▶ **Task instructions**
Report every line below that carries the word "kehittäjille".

▶ **Record extracts**
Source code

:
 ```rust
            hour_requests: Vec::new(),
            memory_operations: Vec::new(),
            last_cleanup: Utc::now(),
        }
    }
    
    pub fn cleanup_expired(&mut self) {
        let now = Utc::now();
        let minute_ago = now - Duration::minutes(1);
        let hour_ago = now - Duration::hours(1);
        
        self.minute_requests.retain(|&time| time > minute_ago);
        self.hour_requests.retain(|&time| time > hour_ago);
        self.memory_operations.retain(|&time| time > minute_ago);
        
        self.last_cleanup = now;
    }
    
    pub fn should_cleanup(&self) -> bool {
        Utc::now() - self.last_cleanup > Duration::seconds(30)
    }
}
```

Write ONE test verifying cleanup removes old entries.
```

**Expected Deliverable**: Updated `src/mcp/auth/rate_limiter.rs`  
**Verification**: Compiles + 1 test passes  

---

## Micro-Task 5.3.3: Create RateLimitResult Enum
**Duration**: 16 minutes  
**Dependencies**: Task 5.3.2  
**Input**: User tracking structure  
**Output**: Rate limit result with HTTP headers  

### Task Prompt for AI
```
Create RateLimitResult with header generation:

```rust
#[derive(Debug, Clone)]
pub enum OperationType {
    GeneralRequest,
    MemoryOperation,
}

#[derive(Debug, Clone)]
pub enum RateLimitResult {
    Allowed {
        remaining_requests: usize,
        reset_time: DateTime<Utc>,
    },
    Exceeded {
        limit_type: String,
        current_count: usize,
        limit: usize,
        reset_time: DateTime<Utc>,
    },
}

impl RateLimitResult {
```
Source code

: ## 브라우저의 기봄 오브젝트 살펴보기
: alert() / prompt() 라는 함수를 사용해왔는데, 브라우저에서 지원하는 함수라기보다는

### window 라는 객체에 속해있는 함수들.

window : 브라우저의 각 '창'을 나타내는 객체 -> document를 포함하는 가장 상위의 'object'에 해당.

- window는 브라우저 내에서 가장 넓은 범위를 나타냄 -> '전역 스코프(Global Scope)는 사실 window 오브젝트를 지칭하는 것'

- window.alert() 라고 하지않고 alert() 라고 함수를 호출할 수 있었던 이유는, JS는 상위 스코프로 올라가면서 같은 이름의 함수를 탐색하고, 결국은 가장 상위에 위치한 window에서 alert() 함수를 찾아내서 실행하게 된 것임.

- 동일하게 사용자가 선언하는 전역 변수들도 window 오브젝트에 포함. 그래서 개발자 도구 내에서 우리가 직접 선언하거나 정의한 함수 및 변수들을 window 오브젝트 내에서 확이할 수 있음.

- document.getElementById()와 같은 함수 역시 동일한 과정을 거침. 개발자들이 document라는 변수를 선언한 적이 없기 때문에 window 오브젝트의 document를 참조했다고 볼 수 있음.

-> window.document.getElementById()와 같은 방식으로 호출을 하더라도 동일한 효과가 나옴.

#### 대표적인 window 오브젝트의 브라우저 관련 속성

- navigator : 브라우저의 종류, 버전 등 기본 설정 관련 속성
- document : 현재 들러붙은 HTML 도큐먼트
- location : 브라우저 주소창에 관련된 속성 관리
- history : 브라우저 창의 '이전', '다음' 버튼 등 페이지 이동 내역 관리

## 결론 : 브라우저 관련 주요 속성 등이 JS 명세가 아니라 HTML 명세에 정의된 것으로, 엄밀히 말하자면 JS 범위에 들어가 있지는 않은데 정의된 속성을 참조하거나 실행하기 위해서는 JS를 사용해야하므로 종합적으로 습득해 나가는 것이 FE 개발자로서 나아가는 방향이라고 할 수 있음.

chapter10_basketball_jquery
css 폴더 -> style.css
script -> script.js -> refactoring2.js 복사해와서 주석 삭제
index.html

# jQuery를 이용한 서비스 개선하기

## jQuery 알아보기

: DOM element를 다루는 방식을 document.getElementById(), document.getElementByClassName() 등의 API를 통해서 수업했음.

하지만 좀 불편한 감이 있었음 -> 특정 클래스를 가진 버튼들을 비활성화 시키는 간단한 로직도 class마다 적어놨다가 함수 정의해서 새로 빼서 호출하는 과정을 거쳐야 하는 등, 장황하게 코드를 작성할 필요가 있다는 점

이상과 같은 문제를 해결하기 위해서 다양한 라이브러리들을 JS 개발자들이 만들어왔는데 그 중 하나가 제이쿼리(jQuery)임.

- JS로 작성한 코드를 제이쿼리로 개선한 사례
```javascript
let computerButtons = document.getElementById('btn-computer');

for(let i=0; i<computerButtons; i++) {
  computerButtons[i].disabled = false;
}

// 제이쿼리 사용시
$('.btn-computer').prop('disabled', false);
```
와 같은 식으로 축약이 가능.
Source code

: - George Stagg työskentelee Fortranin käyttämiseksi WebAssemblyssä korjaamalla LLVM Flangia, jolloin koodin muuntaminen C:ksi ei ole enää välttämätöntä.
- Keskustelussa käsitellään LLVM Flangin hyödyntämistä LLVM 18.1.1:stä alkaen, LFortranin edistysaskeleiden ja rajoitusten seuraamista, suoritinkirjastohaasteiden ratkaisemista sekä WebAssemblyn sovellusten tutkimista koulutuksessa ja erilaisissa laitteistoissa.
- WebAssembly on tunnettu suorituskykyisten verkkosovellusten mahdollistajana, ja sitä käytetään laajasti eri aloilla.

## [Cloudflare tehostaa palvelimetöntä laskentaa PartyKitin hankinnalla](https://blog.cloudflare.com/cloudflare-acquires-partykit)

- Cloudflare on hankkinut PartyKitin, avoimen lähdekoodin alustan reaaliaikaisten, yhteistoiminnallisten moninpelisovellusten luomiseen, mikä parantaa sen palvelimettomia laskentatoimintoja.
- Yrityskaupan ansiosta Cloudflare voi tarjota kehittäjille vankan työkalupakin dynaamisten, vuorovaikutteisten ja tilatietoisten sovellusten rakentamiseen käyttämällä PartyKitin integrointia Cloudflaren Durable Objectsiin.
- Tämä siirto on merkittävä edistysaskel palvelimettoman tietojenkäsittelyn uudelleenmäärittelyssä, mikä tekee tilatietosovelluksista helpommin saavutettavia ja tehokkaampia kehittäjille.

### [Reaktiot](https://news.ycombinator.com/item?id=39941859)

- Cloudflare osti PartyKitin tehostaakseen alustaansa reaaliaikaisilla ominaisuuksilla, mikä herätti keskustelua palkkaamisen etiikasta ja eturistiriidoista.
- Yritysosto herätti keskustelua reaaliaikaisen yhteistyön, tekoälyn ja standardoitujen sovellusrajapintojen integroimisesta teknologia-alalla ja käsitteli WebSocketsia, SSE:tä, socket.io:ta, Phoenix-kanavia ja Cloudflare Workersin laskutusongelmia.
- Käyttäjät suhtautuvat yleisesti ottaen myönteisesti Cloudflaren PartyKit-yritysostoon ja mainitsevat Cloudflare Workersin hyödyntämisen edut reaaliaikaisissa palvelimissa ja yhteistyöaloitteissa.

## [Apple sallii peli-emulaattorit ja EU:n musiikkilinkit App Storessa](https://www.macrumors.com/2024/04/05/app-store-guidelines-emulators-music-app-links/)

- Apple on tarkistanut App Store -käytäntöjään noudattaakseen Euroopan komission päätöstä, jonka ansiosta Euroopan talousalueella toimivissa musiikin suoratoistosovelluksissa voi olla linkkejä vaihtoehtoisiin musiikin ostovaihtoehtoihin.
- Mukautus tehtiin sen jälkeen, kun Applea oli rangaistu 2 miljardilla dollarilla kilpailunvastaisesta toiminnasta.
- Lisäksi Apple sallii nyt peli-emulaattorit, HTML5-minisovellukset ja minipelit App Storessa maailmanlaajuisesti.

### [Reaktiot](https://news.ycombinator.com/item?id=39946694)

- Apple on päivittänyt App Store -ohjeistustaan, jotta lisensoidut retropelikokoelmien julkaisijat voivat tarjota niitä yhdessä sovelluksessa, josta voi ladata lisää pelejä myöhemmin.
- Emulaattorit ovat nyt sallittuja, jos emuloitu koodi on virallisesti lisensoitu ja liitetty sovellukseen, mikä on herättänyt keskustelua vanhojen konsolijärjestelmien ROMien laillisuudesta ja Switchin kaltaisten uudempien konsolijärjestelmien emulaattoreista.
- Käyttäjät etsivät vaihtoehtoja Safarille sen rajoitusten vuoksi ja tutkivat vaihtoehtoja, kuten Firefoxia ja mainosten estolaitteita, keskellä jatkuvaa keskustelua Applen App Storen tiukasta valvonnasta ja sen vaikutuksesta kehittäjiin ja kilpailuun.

▶ **Written solution**
- Yrityskaupan ansiosta Cloudflare voi tarjota kehittäjille vankan työkalupakin dynaamisten, vuorovaikutteisten ja tilatietoisten sovellusten rakentamiseen käyttämällä PartyKitin integrointia Cloudflaren Durable Objectsiin.
- Tämä siirto on merkittävä edistysaskel palvelimettoman tietojenkäsittelyn uudelleenmäärittelyssä, mikä tekee tilatietosovelluksista helpommin saavutettavia ja tehokkaampia kehittäjille.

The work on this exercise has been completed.